## BEGIN Provided entries
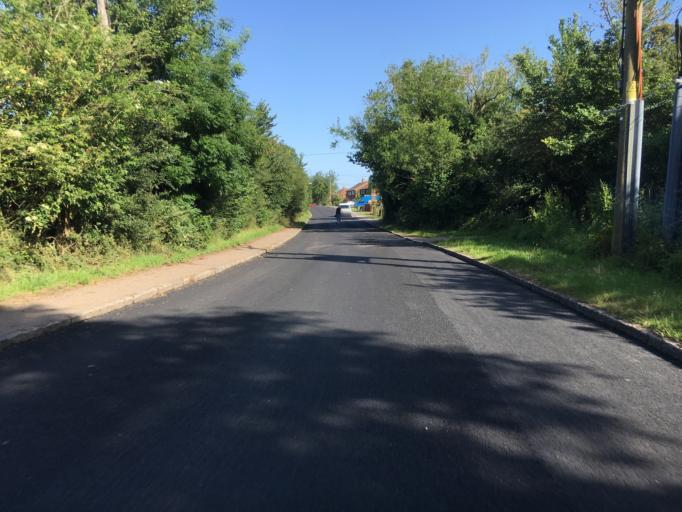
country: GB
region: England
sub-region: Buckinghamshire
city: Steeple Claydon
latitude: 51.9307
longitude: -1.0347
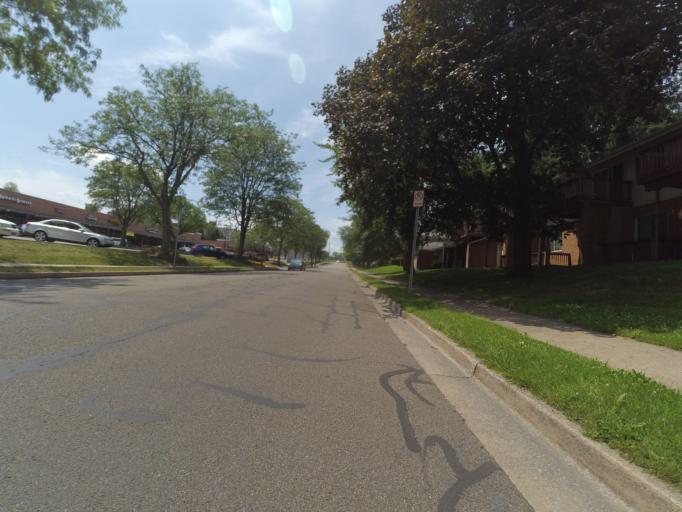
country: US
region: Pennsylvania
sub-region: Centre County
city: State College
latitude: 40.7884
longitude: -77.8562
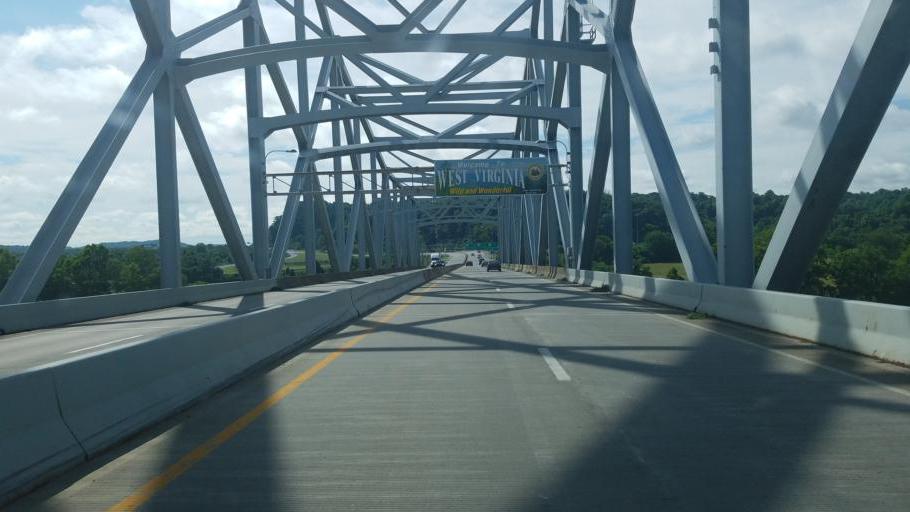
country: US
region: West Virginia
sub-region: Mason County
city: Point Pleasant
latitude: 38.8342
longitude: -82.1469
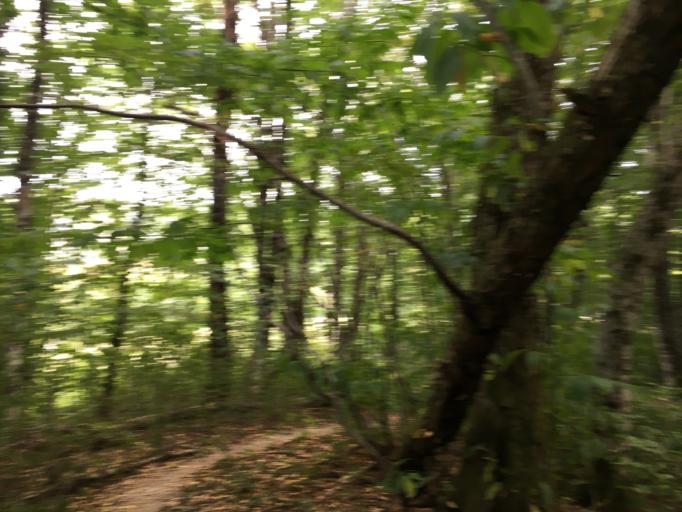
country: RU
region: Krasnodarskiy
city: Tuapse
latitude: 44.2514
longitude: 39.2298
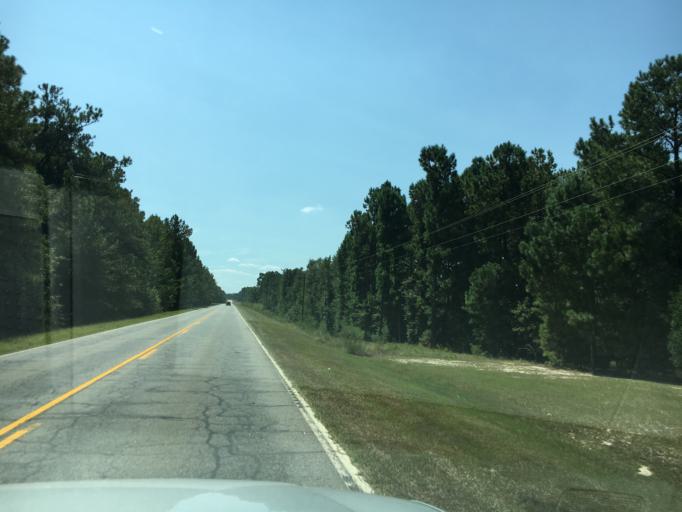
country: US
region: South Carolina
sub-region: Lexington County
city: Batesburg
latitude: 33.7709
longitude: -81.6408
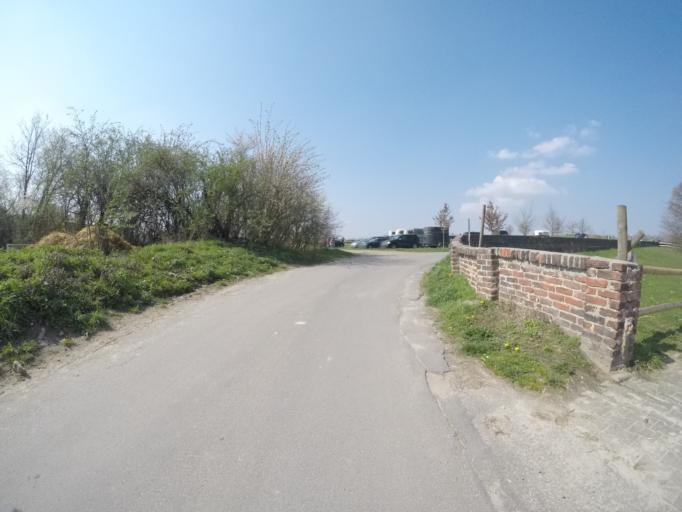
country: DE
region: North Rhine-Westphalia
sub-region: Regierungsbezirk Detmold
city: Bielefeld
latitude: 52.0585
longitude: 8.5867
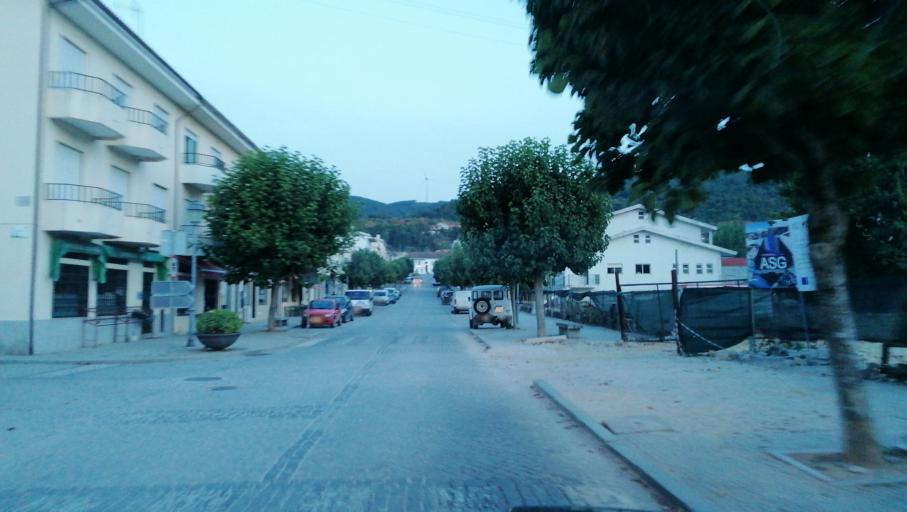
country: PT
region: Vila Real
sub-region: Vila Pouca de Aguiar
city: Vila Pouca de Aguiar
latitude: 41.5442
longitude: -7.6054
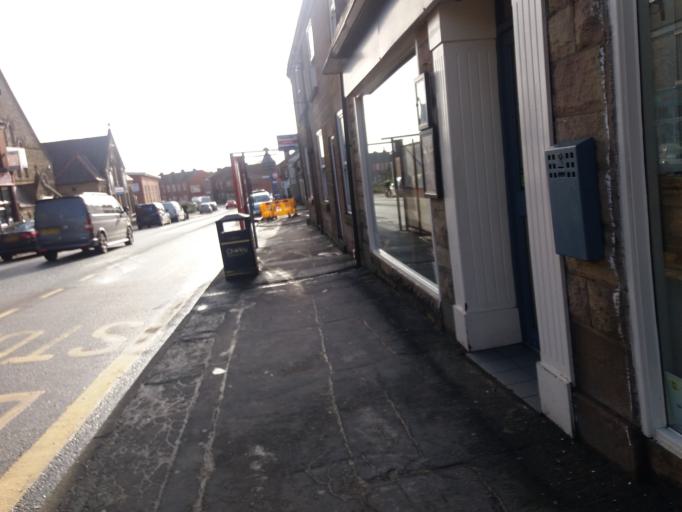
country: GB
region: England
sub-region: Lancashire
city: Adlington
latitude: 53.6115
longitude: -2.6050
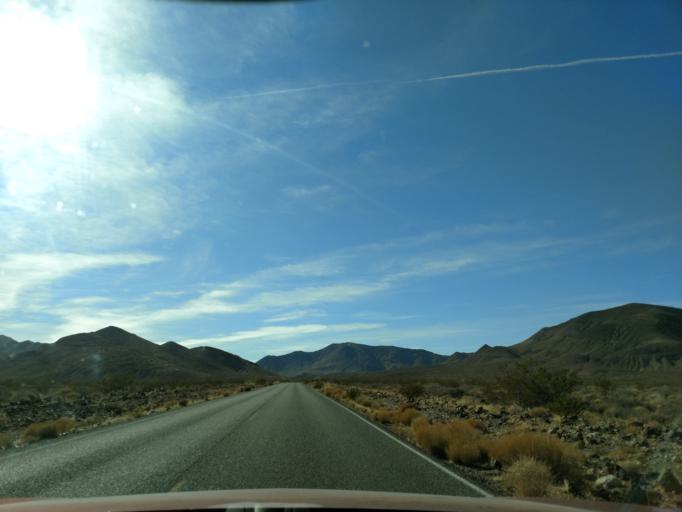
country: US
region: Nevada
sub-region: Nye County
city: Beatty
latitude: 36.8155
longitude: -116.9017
## END Provided entries
## Instructions for the task
Write out every line of the listing above word for word, leaving out the pictures.

## Correct answer
country: GB
region: England
sub-region: Buckinghamshire
city: Steeple Claydon
latitude: 51.9307
longitude: -1.0347
country: US
region: Pennsylvania
sub-region: Centre County
city: State College
latitude: 40.7884
longitude: -77.8562
country: US
region: West Virginia
sub-region: Mason County
city: Point Pleasant
latitude: 38.8342
longitude: -82.1469
country: RU
region: Krasnodarskiy
city: Tuapse
latitude: 44.2514
longitude: 39.2298
country: US
region: South Carolina
sub-region: Lexington County
city: Batesburg
latitude: 33.7709
longitude: -81.6408
country: DE
region: North Rhine-Westphalia
sub-region: Regierungsbezirk Detmold
city: Bielefeld
latitude: 52.0585
longitude: 8.5867
country: PT
region: Vila Real
sub-region: Vila Pouca de Aguiar
city: Vila Pouca de Aguiar
latitude: 41.5442
longitude: -7.6054
country: GB
region: England
sub-region: Lancashire
city: Adlington
latitude: 53.6115
longitude: -2.6050
country: US
region: Nevada
sub-region: Nye County
city: Beatty
latitude: 36.8155
longitude: -116.9017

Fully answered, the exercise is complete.